I have to say that I made my life so complicated – I have been invaded so much in personal development, new age practices. Basically I was looking for the answers everywhere but not in the Bible.
I was following all this teaching about self centre, self love, how you can heal yourself, how you can connect to your so called ‘higher self’ and so on.
Basically a lot of these practices where teaching me how to rely more and more on myself.
When I have decided to place God in the centre of my life and learn how to surrender and obey him wholehearted all has changed and still is changing. This is a process and is not always easy but with Jesus you can do anything in your life. The Bible says: I can do all this through him who gives me strength. Philipians 4:13
Thank you Lord. Thank you Jesus.
Over the past year God was equipping me, showing me what is my calling, what is my mission.
I know this is only the beginning.
And I know that I am not on my own, he is in the centre and he is the CEO of this Mission and I am only the vessel for him so he can work through me.

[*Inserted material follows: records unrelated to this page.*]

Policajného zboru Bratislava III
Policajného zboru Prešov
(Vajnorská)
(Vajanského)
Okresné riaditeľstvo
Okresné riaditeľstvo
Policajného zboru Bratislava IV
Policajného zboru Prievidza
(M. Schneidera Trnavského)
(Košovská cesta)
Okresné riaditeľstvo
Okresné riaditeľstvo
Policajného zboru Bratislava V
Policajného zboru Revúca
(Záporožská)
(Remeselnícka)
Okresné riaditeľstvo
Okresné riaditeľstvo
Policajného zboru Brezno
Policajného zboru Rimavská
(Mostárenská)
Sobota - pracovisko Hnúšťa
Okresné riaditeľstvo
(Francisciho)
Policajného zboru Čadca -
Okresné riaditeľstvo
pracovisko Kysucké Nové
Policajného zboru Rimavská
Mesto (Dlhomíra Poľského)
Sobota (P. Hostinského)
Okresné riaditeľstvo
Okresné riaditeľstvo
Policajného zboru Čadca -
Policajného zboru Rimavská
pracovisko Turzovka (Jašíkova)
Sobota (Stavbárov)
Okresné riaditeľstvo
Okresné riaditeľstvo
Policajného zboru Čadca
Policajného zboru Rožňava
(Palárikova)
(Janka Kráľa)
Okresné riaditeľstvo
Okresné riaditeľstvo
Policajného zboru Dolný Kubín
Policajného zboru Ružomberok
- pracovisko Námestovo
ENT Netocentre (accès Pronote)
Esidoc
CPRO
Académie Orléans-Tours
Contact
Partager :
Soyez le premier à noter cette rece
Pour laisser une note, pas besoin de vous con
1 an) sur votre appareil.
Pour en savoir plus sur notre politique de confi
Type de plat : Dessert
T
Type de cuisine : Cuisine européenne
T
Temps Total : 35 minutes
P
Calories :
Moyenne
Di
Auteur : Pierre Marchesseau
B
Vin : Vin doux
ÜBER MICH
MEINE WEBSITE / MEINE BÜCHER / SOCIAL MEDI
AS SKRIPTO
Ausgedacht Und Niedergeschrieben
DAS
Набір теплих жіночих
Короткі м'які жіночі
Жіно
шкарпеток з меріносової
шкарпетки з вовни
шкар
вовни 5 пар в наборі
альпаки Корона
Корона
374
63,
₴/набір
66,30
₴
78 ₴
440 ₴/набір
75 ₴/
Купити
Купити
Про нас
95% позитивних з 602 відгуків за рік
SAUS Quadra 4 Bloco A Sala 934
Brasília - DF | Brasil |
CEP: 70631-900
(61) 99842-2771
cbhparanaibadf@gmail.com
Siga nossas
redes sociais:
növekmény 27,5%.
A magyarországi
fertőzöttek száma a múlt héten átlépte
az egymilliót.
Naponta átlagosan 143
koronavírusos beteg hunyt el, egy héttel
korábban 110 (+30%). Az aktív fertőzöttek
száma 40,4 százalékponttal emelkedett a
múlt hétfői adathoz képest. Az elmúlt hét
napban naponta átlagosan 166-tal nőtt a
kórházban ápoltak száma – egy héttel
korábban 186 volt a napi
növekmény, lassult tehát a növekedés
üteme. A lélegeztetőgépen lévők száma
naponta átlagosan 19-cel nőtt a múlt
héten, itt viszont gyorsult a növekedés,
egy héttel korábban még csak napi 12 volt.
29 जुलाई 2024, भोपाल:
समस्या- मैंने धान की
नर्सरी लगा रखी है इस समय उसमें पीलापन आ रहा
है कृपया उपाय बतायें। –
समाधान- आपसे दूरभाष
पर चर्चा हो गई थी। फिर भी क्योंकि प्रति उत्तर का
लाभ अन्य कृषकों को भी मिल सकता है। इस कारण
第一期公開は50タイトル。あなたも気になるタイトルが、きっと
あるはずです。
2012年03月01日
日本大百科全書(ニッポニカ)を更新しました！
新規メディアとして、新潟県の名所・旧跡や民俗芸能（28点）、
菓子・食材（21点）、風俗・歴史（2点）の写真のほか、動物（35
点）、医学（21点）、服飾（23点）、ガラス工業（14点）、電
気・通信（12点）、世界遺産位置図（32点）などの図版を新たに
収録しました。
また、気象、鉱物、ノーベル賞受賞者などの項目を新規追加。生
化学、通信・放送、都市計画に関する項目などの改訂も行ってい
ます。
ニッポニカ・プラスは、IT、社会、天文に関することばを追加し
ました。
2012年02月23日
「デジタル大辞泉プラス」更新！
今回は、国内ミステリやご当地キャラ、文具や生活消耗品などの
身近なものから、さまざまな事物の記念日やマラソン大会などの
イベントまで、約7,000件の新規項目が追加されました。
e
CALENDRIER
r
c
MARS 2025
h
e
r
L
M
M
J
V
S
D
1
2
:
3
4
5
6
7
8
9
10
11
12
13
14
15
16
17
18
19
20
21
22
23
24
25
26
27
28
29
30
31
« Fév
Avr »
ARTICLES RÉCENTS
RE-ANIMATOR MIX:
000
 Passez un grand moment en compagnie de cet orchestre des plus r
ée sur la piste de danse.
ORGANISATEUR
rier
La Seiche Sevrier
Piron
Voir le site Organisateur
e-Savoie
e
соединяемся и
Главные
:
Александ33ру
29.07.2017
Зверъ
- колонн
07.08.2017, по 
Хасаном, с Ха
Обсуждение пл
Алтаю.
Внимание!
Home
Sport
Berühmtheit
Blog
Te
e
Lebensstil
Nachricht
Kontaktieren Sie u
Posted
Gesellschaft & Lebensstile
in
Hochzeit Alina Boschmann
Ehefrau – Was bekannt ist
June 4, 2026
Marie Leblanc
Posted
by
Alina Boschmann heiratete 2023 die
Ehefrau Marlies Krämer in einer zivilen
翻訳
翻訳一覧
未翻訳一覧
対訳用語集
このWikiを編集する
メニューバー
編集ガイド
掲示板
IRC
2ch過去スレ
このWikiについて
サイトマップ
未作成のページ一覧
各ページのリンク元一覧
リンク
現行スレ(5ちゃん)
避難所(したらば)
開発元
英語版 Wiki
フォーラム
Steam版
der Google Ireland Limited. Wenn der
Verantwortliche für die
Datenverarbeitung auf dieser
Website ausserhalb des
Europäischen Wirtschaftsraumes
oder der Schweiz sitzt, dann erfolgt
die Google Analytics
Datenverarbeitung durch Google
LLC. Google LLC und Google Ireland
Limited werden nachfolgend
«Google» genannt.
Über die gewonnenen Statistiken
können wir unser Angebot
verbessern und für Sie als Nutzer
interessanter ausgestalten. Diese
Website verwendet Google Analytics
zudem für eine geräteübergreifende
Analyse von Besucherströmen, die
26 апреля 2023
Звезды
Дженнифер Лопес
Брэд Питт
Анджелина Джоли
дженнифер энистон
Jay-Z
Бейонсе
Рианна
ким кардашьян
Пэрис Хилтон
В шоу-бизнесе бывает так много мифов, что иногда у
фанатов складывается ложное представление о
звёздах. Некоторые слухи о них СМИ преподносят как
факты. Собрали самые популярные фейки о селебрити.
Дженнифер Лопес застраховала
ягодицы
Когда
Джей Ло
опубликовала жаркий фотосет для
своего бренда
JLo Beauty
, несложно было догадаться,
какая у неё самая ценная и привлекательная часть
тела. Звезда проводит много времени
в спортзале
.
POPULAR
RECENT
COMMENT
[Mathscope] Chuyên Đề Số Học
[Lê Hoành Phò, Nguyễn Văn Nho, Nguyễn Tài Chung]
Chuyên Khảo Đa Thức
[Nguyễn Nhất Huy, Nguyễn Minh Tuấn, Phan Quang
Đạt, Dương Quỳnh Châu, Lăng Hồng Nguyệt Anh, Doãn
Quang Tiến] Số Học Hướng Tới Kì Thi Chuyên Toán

I need to say thank-you so much to my incredible husband who is supporting me on this journey and because of his guidance and support I can do what God has place on my heart. I Love You ….
So is this the end of my fitness journey?
Oh no, God has shown me the path, the new path that would allow me to share my story with others who had similar journey.
My mission is to help them encounter and feel the love of God. When I was praying God showed me that I need to start delivering a physical practice for people hwich will help them to be more healthy and whole.
God showed me the vision of Faithful Wellness – a place for renewing mind, strengthening the body, transforming spirit and healing of your heart. A few months ago I have met the beautiful Lisha and The Wholly Fit Movement, which is an alternative to yoga. I am so excited to start help building this new community.
I know God wants us to look after our bodies, and our minds but neither in body or mind is there to be worship. God needs to be in the centre of our lives. In the center of everything we do.
If there is anything I wish for people to learn from this story, is that I wish every single one of you to find THE TRUTH. The truth that is going to give you the real food for your heart and your mind, something that will make you feel truly loved, truly accepted, and truly in Spirit.
My truth is Jesus and I am His child.